The Running List: Major Tech Layoffs in 2026 Where Employers Cited AI

Oracle disclosed on Monday that it has reduced its workforce by 21,000 employees over the past 12 months, a 13% decline—more cuts than previously known, including roles eliminated due to AI. “The adoption and deployment of AI technologies across our operations have resulted, and may continue to result, in reductions to our workforce,” the company stated in an annual financial regulatory filing. This revelation adds new numbers to what many in the tech industry perceive as an epidemic: companies reporting record revenues while simultaneously culling their workforces, citing AI as both the engine of growth and the reason for cuts. Tech layoffs hit their highest single month in years in May, with AI as the most-cited reason, according to outplacement firm Challenger, Gray & Christmas.
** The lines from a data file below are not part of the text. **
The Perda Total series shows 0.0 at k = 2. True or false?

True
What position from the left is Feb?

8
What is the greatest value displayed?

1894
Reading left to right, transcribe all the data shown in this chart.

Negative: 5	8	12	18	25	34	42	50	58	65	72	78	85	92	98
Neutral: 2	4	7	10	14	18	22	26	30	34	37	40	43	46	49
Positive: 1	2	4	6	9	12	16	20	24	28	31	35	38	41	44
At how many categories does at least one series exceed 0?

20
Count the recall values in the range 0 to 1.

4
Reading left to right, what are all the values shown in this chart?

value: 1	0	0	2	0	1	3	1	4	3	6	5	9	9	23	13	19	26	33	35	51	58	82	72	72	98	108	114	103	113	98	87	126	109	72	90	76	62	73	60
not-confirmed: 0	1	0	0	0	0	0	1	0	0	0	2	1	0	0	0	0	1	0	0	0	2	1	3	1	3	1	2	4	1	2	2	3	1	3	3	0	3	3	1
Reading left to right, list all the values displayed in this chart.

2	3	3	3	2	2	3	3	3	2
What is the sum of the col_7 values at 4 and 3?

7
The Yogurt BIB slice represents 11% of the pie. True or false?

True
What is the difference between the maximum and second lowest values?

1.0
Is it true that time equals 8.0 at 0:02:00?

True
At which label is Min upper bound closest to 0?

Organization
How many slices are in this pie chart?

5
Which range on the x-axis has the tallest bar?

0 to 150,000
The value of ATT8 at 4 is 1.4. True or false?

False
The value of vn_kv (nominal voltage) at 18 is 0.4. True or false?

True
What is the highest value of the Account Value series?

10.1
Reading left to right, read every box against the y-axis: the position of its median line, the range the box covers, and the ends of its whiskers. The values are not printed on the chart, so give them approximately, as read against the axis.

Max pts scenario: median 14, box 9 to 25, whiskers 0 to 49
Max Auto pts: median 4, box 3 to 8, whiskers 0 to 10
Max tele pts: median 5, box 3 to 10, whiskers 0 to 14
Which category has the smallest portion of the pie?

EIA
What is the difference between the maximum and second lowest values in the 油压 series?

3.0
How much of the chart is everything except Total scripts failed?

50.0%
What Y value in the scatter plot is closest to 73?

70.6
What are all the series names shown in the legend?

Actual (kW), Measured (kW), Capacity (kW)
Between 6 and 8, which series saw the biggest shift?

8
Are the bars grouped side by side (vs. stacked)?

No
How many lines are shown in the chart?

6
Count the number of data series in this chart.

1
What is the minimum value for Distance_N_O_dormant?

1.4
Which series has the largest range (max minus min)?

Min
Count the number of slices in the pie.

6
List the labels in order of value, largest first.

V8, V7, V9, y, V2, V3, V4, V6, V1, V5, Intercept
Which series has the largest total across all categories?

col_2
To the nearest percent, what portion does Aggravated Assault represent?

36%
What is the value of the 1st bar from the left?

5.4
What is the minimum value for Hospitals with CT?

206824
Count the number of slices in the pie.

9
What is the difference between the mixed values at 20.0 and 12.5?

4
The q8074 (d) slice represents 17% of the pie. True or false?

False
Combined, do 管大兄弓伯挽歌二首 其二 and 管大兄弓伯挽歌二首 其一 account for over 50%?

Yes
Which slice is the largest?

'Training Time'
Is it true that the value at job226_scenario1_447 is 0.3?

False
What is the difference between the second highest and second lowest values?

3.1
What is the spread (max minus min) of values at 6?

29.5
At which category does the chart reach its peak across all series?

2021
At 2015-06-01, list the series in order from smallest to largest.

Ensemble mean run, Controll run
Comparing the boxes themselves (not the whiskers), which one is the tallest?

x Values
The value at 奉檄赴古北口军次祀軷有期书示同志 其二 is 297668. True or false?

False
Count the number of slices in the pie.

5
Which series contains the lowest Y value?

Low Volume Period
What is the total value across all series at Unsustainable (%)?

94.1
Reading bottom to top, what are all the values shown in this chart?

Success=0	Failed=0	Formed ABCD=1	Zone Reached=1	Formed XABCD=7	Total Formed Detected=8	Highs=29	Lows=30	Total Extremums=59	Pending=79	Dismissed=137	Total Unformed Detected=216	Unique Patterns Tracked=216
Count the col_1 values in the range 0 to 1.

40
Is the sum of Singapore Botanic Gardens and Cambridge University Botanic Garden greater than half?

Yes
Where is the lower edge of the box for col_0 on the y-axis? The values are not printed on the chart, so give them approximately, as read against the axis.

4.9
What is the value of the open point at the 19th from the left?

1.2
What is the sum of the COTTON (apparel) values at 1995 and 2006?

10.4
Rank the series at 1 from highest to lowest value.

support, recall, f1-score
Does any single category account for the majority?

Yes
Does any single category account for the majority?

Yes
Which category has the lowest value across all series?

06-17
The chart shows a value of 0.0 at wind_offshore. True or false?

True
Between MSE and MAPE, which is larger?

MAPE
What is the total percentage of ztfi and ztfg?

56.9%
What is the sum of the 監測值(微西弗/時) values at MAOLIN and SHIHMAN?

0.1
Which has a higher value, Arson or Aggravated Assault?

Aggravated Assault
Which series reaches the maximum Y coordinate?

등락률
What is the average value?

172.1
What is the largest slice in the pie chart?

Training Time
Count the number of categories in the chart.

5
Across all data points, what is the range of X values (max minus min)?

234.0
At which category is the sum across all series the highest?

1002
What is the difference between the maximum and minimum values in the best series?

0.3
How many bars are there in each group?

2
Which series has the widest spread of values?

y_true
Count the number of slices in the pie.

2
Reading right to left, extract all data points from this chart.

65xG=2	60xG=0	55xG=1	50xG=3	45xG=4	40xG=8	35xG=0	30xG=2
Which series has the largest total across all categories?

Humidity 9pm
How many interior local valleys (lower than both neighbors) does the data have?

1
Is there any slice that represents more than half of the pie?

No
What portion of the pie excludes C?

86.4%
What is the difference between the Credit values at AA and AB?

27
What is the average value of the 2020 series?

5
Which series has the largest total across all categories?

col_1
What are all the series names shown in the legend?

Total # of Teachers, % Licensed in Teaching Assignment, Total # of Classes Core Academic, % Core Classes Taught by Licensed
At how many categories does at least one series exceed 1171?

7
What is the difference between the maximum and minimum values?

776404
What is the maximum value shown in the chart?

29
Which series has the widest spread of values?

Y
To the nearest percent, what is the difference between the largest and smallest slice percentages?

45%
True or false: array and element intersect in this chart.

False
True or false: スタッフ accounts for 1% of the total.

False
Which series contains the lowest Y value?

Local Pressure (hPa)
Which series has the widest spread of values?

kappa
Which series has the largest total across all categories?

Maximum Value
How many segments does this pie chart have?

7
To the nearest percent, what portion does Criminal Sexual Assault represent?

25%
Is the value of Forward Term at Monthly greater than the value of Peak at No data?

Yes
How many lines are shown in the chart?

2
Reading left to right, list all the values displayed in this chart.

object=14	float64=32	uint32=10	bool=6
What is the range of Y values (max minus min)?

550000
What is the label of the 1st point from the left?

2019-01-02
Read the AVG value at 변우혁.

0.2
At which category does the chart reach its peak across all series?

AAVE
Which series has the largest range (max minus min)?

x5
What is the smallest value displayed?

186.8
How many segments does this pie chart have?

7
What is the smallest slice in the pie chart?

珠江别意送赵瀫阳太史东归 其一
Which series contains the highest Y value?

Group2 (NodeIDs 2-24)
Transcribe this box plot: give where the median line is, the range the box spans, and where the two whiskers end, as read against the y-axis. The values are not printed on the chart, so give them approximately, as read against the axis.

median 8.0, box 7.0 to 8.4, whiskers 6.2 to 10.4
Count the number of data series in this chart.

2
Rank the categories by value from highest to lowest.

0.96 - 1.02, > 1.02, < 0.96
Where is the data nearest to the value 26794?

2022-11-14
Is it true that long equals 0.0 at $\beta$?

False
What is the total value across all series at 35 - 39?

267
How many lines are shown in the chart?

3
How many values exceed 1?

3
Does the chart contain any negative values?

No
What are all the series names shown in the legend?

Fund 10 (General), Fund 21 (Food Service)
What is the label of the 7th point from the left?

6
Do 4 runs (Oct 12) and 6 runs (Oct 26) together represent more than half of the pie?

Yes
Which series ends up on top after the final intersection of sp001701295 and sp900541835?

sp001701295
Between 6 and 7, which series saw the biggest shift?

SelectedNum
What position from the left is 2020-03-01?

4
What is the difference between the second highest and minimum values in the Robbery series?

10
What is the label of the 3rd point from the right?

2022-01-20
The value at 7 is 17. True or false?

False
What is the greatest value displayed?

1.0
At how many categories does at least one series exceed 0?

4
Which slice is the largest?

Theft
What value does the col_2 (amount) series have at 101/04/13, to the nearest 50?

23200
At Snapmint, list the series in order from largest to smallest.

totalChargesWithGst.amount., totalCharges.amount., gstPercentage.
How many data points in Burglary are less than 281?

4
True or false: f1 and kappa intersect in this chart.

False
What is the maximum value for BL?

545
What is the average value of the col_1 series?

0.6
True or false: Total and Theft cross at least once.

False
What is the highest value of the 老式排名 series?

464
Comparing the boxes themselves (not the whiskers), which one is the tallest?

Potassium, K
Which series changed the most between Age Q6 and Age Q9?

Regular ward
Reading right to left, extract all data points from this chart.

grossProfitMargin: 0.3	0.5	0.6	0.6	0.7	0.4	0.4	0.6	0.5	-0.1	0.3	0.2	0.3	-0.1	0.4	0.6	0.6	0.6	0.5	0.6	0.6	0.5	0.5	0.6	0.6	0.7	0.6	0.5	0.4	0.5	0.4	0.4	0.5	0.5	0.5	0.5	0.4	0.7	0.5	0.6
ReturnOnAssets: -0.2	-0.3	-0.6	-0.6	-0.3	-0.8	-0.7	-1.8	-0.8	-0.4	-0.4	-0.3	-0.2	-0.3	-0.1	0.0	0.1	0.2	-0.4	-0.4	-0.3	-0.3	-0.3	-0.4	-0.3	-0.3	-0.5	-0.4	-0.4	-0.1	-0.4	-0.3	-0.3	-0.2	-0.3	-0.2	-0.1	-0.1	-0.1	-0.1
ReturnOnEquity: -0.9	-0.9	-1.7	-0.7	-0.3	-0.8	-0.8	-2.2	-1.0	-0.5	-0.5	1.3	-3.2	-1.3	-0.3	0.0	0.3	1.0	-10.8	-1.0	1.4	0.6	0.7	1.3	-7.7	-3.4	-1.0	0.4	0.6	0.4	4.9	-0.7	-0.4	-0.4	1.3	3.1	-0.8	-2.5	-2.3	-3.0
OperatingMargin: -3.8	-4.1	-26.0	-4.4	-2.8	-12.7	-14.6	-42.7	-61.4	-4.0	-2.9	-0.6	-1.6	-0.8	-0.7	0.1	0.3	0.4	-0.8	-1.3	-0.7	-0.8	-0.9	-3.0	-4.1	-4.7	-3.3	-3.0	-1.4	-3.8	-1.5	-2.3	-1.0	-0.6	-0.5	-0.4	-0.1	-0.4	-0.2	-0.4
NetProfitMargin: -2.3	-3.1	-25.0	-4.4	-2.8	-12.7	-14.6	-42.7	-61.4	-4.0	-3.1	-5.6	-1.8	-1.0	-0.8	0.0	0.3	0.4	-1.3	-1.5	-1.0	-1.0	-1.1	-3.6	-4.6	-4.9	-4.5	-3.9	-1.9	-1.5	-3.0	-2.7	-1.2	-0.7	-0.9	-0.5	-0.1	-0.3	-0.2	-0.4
We recently explored why this rationale may warrant reconsideration, not least because many of these roles were hired during the pandemic surge, raising questions about true motives. Below is a running list—in reverse chronological order—of major tech companies that have announced significant layoffs in 2026 with AI as a stated factor.


GitLab — June 3, 2026. GitLab laid off roughly 350 workers, about 14% of its staff, to fund AI infrastructure investment and handle surging traffic from AI workflows. CEO Bill Staples stated that agentic workloads are “pushing competitors to the brink” and that the company has initiated a “generational rebuild” of its core infrastructure to meet what he described as 100x growth requirements. GitLab is exiting 22 countries, flattening management layers, and partnering with an undisclosed AI lab to rebuild its platform for agent-scale workloads. The company reported Q1 revenue of $264 million, up 23% year-over-year, and expects $30–35 million in restructuring costs.

Google — Ongoing through May. Alphabet’s Google has quietly cut employees across its Cloud division, including its Threat Intelligence Group and Mandiant-linked cybersecurity staff, even as Cloud revenue grew 63% to exceed $20 billion for the first time, with its backlog nearly doubling to over $460 billion. Over the past year, Google has cut more than a third of managers overseeing small teams—35% fewer managers with fewer direct reports. Unlike most companies on this list, Google has never announced a single overall figure; cuts have occurred through a rolling performance review process, a voluntary buyout program, and structural reorganizations. Outside estimates place the 2026 total at between 1,500 and 3,000+ engineers.

Intuit — May 20, 2026. Intuit announced plans to eliminate roughly 3,000 jobs—about 17% of its total workforce—in a restructuring centered on reducing complexity and reallocating resources toward AI. CEO Sasan Goodarzi reportedly told staff the company is simplifying its structure to deliver better products.

Meta — May 20–21, 2026. Meta laid off about 8,000 employees, roughly 10% of its workforce, while moving approximately 7,000 employees into new AI-focused roles (which they reportedly dislike). CEO Mark Zuckerberg told staff the cuts are part of a strategic shift to prioritize AI investments, aiming to enhance efficiency and drive long-term growth amid rising competition in the AI space.